Angolan economy grows 2.2% after three years of recession
After three years of recession, Angola, one of Portugal’s biggest international clients, is seeing economic recovery.
The analysis department of international ratings agency Fitch – Fitch Solutions – forecast on Wednesday that Angola’s growth will achieve 2.2% in 2019 after having suffered a contraction of 0.8% of GDP in 2018 – the third consecutive year of recession.
“We are forecasting an increase in production in oil, Angola’s main export, which will raise real GDP growth from -0.8% in 2018 to 2.2% this year”, say Fitch analysts
“The recession that has lasted three years was triggered by the fall in oil prices and reduction in oil production with the sector seeing a significant deterioration in assets quality, with a ratio of loan default at 26.7% in November last year” says the Fitch report.
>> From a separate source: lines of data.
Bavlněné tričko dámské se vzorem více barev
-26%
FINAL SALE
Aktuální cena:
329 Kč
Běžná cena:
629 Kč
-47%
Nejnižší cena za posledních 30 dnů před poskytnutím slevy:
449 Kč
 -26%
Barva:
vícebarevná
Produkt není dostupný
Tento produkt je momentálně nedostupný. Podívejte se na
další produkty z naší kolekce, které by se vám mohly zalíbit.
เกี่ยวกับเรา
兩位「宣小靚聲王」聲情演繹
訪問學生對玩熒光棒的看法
This compared to an average default of 10.4% registered between 2014 and 2016” states the report sent to investors.
On Tuesday the Angolan government announced that it would proceed with a review of its General State Budget for this year “in the first quarter” owing to the “downward trend” of per barrel of oil which continues to be below Government forecasts $US68.
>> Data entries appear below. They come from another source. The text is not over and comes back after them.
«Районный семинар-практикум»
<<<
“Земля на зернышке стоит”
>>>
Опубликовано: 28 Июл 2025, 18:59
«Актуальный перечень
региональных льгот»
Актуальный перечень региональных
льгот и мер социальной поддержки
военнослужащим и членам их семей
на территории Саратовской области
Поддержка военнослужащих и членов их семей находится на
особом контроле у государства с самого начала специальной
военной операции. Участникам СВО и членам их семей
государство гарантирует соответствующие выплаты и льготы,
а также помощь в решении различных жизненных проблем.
Today the price of a barrel of oil is fetching around $US60 on the international markets.
According to data from the Portuguese National Statistics Institute (INE), exports and sales to Portugal from Angola between January and July 2018 totalled €600 million, representing an increase of 416% on the €116 million of goods sold by Angola to Portugal in the first seven months of 2017.
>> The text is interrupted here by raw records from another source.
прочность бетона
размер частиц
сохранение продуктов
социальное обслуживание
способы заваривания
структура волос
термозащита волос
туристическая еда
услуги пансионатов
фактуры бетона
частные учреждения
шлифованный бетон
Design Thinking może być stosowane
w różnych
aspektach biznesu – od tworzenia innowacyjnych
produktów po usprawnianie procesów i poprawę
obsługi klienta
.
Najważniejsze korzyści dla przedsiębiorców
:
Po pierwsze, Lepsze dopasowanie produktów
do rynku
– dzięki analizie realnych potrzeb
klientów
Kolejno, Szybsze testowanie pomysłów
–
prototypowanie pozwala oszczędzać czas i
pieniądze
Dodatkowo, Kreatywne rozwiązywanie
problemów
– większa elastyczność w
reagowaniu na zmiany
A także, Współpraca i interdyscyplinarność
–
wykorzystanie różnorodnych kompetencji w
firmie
Exports to Angola from Portugal have gone from €1.2Bn in 2006, to €2.2Bn in 2009, falling to €1.9Bn in 2010 and climbing to their maximum level of €3.1Bn in 2014.
Sales to Angola fell dramatically from 809 million in 2016 and €278 million in 2017. In 2014 there were 9,431 exporting Portuguese companies in Angola, a number that fell to 5,838 last year — a far cry from the 9,400 registered in 2013. Angola is currently Portugal’s 9th most important trading partner $2Bn (3.3%).